Nova Análise Genômica Muda Perspectiva Sobre o Fim dos Neandertais
Evidências genéticas recentes de alguns dos últimos neandertais da Europa Ocidental indicam que, contrariando teorias anteriores, essas populações não enfrentavam dificuldades significativas de saúde ou reprodução pouco antes de seu desaparecimento. A análise de DNA de 27 indivíduos, publicada na revista científica Nature, sugere que eles formavam uma população regional bem conectada e geneticamente saudável, capaz de se reproduzir normalmente.
Essas descobertas representam um avanço importante para a compreensão da complexa história evolutiva e extinção dos neandertais. A pesquisa, liderada por Alba Bossoms Mesa, do Instituto Max Planck de Antropologia Evolucionista, na Alemanha, gerou uma sequência de alta qualidade do genoma de uma fêmea neandertal que viveu na Bélgica há cerca de 45 mil anos, adicionando dados cruciais ao nosso conhecimento sobre a diversidade regional da espécie.

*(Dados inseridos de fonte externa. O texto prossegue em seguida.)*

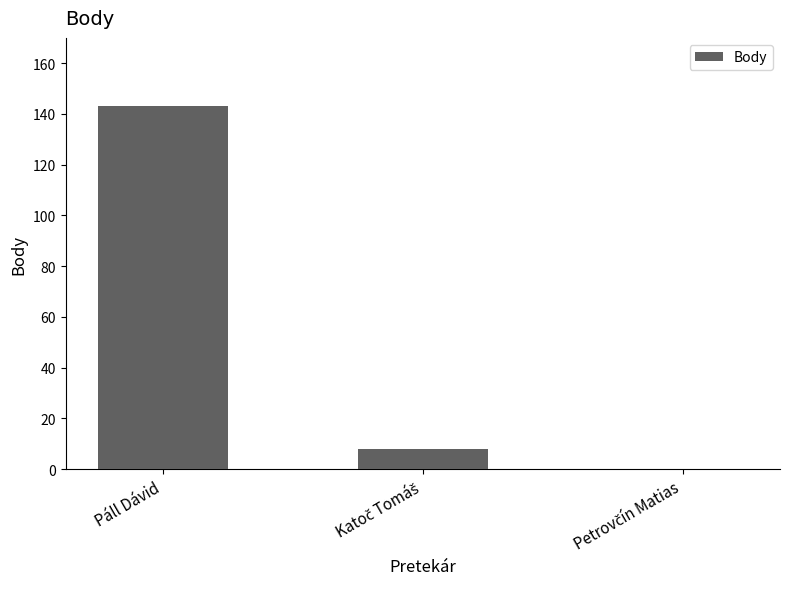

What is the sum of all values?

151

Até agora, a investigação sobre a diversidade genética e a estrutura populacional dos neandertais tardios era limitada. No entanto, a nova geração de dados genéticos de indivíduos provenientes da Bélgica e França permite um exame muito mais detalhado dessas populações. Os resultados contrastam com estudos anteriores, como o de um neandertal russo que exibia altos níveis de consanguinidade, indicando a possibilidade de cenários populacionais distintos em diferentes regiões.
Revisão da Visão Sobre os Neandertais
A percepção científica sobre os Homo neanderthalensis, nossos parentes extintos mais próximos, tem evoluído rapidamente nas últimas décadas, impulsionada pelo avanço nas técnicas de análise de DNA antigo. Inicialmente, a visão predominante era de que os neandertais possuíam cognição e comportamento mais primitivos em comparação com o Homo sapiens, e que a chegada dos humanos modernos à Europa teria desencadeado um cenário de competição e conflito, levando à extinção neandertal.
No entanto, a partir de 2010, a sequenciamento do primeiro genoma neandertal completo revelou que houve miscigenação entre neandertais e Homo sapiens durante a Era do Gelo. Estima-se que cerca de 2% do DNA de populações humanas não africanas hoje seja de origem neandertal. Estudos subsequentes indicaram que esses cruzamentos ocorreram múltiplas vezes e que o Homo sapiens também se miscigenou com outras espécies de hominíneos, como os denisovanos.
Essas novas descobertas levaram à formulação de hipóteses mais complexas sobre a extinção neandertal, incluindo a possibilidade de mudanças ambientais ou a competição com humanos modernos terem levado à fragmentação e ao declínio de suas populações, que já poderiam ser relativamente pequenas e isoladas.
Ausência de Miscigenação com Homo Sapiens nos Últimos Neandertais Europeus
Um aspecto intrigante do novo estudo é a ausência de material genético derivado da miscigenação com humanos modernos nos neandertais tardios analisados. Isso é particularmente notável, pois o DNA de Homo sapiens já aparecia em neandertais mais antigos, mesmo com a presença humana moderna na Europa ocorrendo há milênios.
Especialistas como Carles Lalueza-Fox, do Museu de Ciências Naturais de Barcelona, sugerem que essa assimetria pode ser explicada por incompatibilidades genéticas que dificultavam a sobrevivência de híbridos, ou por fatores culturais que desencorajavam a integração de humanos modernos nos grupos neandertais. Tais barreiras poderiam ter impactado a capacidade de sobrevivência dos neandertais à medida que a população de Homo sapiens na região aumentava.
Benjamin Peter, coautor do estudo, ressalta que os resultados demonstram a impossibilidade de generalizar um único cenário para todos os hominíneos. Os neandertais tardios do noroeste europeu parecem ter pertencido a uma população regional coesa, em contraste com a ideia de pequenos grupos isolados e endogâmicos. A pesquisa, portanto, adiciona uma nova camada de complexidade à narrativa da coexistência e eventual extinção dos neandertais, abrindo caminho para novas investigações sobre as interações entre as espécies e os fatores que culminaram no fim dos neandertais como uma espécie distinta.